L'idée est donc de réinventer le bureau, en tout cas la façon d'y vivre. Ce virage a commencé à partir de 2013, avec le canapé rouge, les corbeilles de fruits... « La qualité de vie au travail a fait avancer le sujet d’un pas, commente Victor Carreau, cofondateur de Comet Meetings, start-up qui propose un nouveau modèle de tiers-lieux et qui a réussi à lever 30 millions d’euros en septembre 2020, mais des changements profonds sont à opérer. Avec une expérience bureau à développer. Ce sont les propriétaires qui d’ailleurs précipitent le sujet, comme le rapport de force a changé. » Depuis le printemps, la demande en prestations hôtelières au bureau a explosé. Plus de vingt dossiers sont en cours dans la start-up, contre trois début 2020. Avec un préalable indispensable pour Laurent Termignon, directeur de l’activité Talent & Rewards en France au sein de Gras Savoye Willis Towers Watson : l’écoute des salariés. En trois ans, 15 % des postes pourraient être délocalisés. Mais 85 % resteraient attachés au bureau. 

« Les collaborateurs doivent participer à leur déco »

Éric Angiboust, fondateur de Muzéo, spécialisée dans la reproduction d’œuvres d’art, avec un catalogue de 100 000 œuvres.



Quelle inflexion depuis le printemps dernier ?
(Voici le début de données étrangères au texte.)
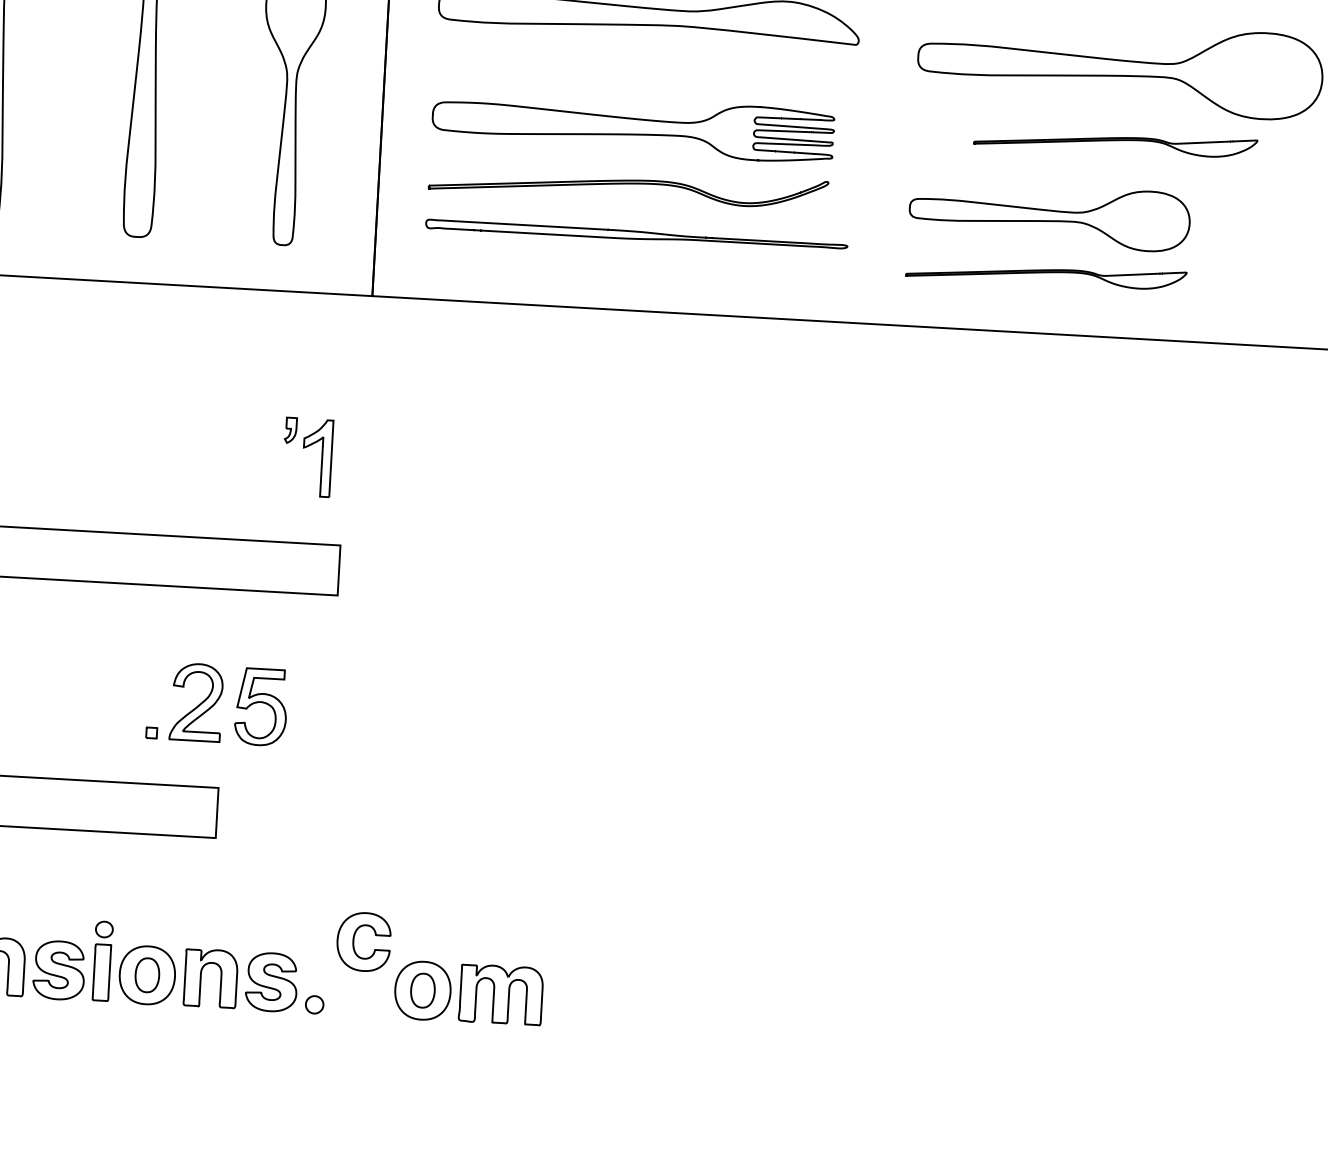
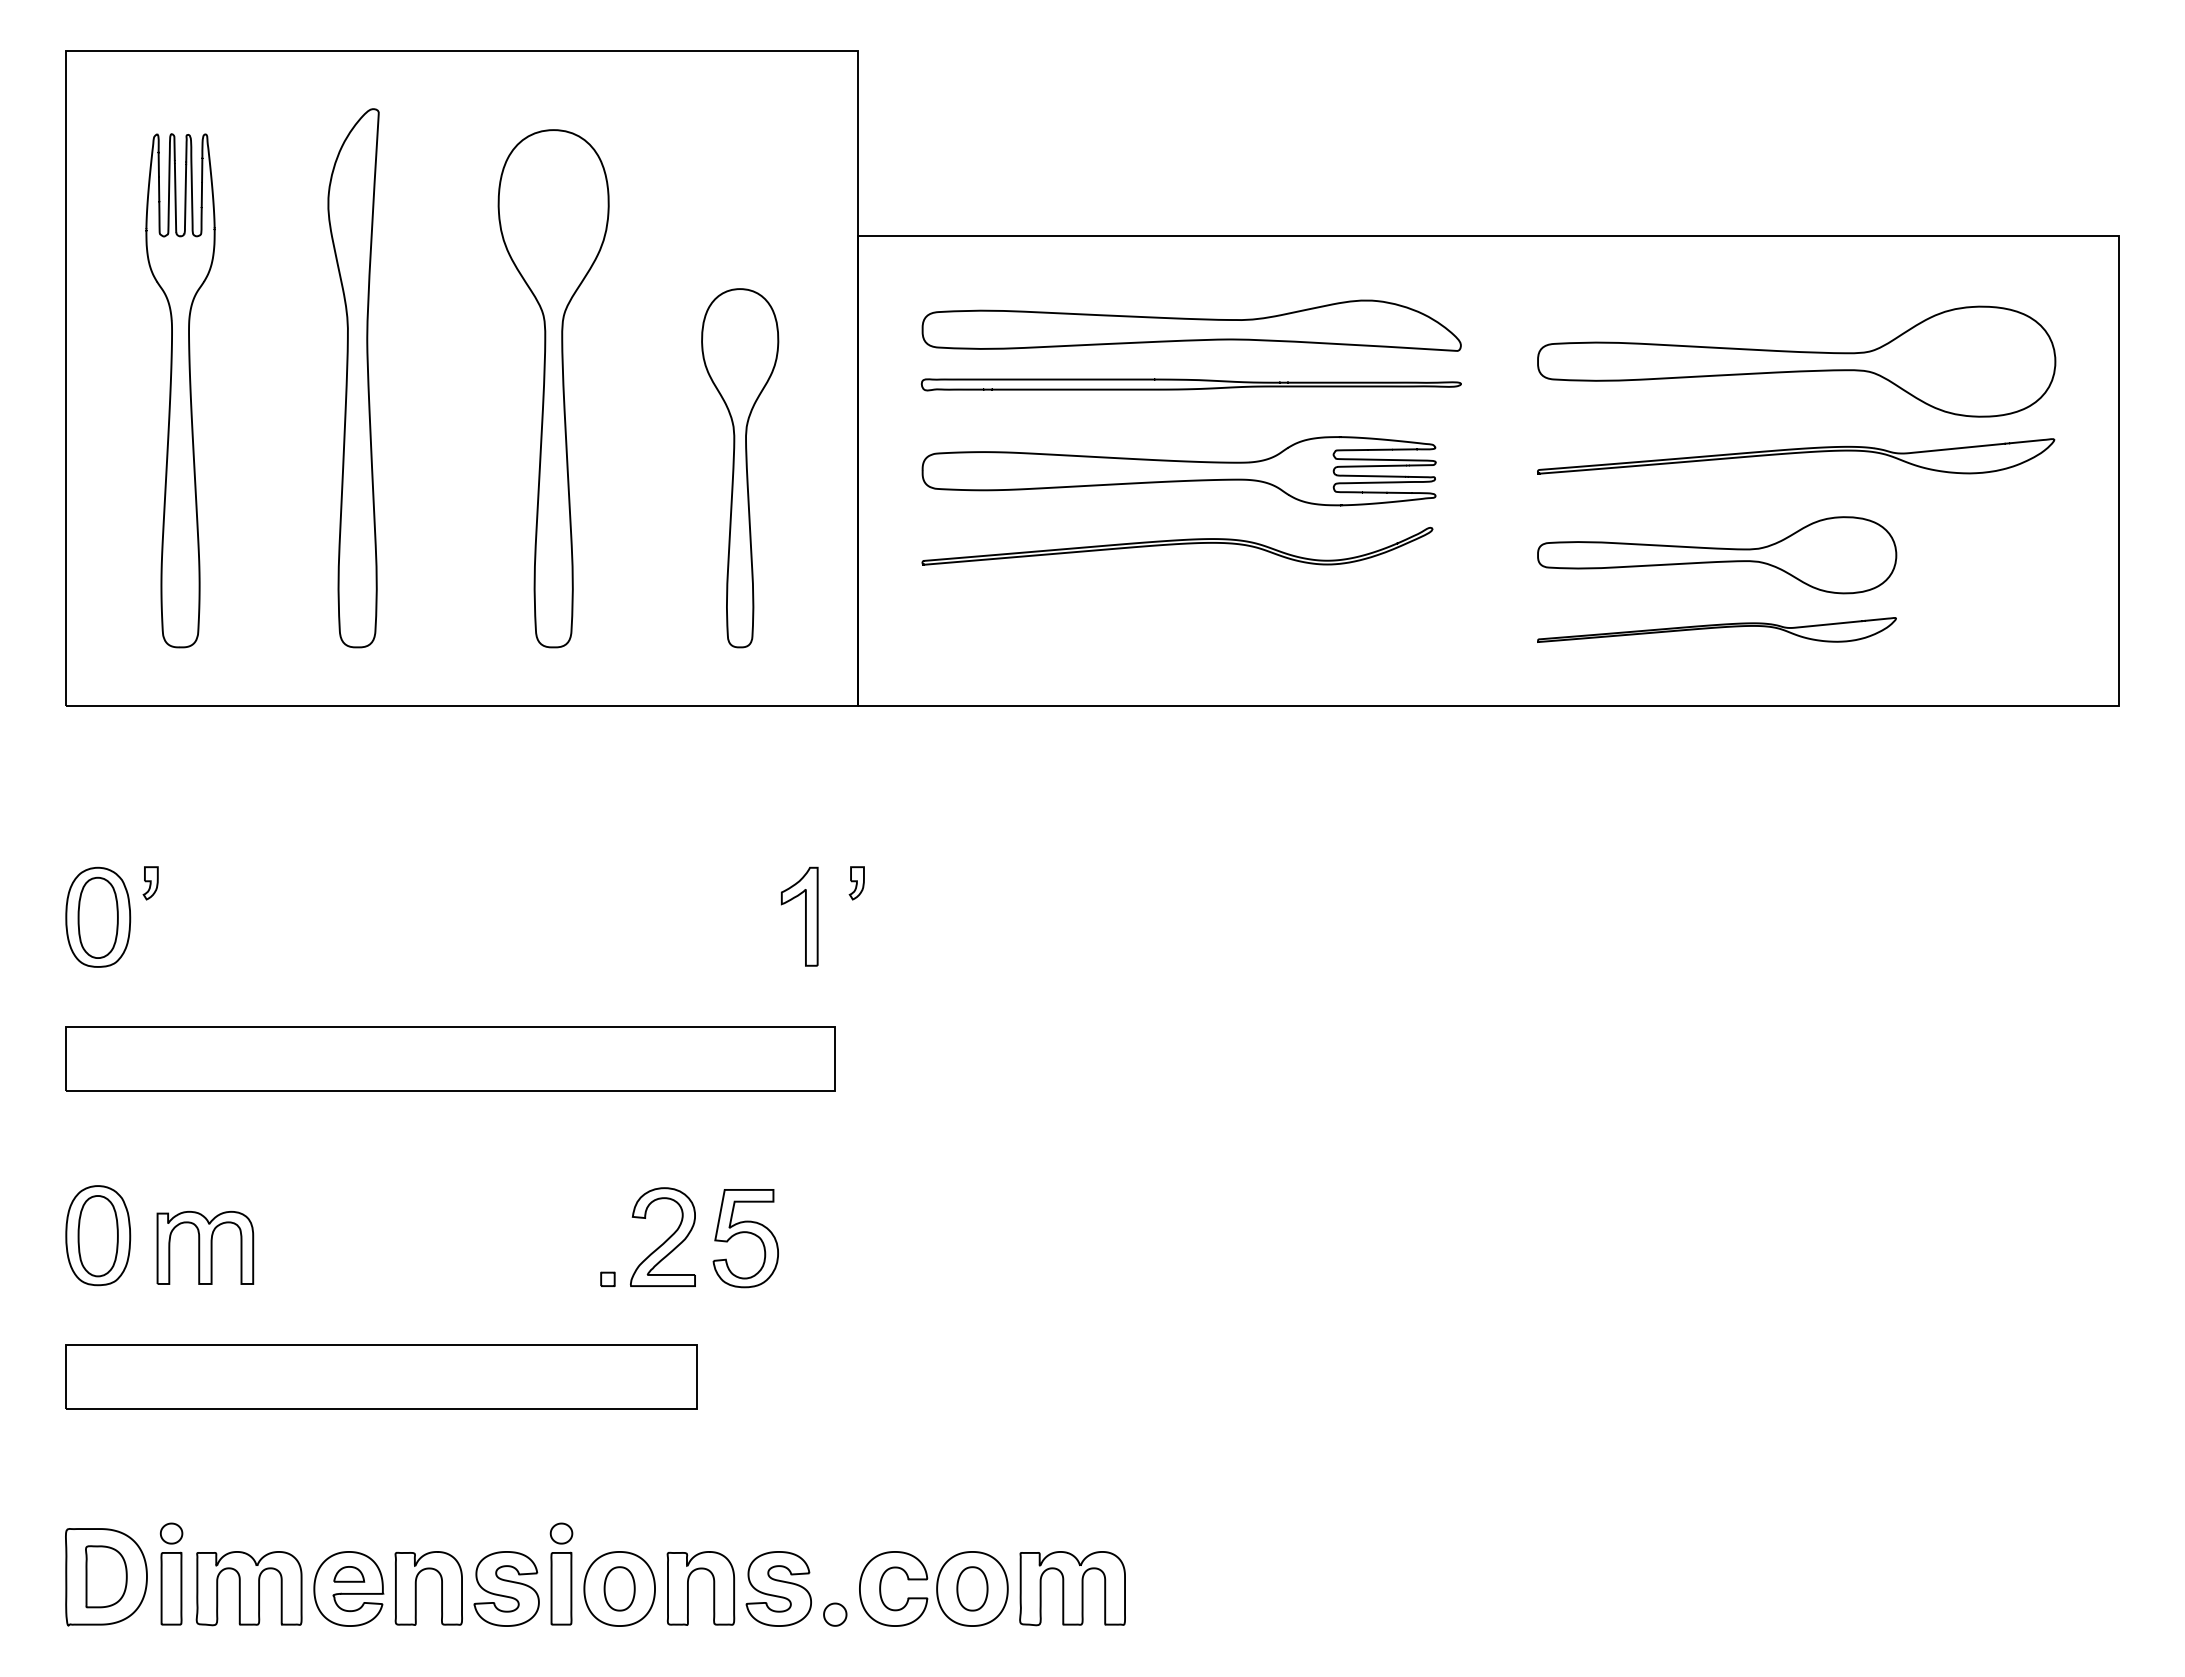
part: (1116, 142) -> (1796, 456), size x1.43
part: (636, 235) -> (1190, 384), moved
part: (290, 430) -> (856, 883), moved
part: (354, 939) -> (881, 1586), moved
Avec le Covid-19, le marché vit l'accélération d’une tendance. Le télétravail a pris une ampleur nouvelle, et les entreprises se remettent en question. Les collaborateurs ont besoin de rituels pour construire l’esprit d’équipe et fédérer autour d’éléments communs. Ils veulent un site qui donne envie de venir, qui traduise la culture d’entreprise. Ce qui change fondamentalement, c'est la recherche de la qualité. Jusque-là, la vision fonctionnelle prédominait. Mais le « top-down » ne fonctionne plus. Les collaborateurs ont besoin qu’on leur parle d’eux. D’être acteurs plutôt que spectateurs. 

Comment l’art s’invite-t-il dans cette conception ?

La collection du patron a vécu ! Les collaborateurs ont l’impérieuse nécessité de participer à la décoration de leur bureau. Et comment les aider pour leur repas à domicile ? Pour gérer leur voiture ? Les codes de l'« hospitality », autrement dit de l’univers hôtelier, s’imposent. Avec un parcours à proposer, une structure d’accueil à mettre en place.

Les dirigeants jouent-ils le jeu ?

Ils font des efforts pour illustrer leur culture d’entreprise d’une manière plus artistique, c'est-à dire autrement qu’en affichant leur logo : avec une scénographie à la clé. Cela a été le cas récemment avec L’Oréal. Une telle démarche rapproche de la galerie d’art. Que voulez-vous raconter ? Il faut sortir de l’esthétique pour l’esthétique. La dominante de rouge ou de jaune, tel n’est pas le sujet. On fait le lien entre l’univers sémantique et le contenu artistique. C’est une véritable vague de fond. Les start-up s’inscrivent dans cette mouvance. Un peu en retrait, les PME sont obligées d’y aller.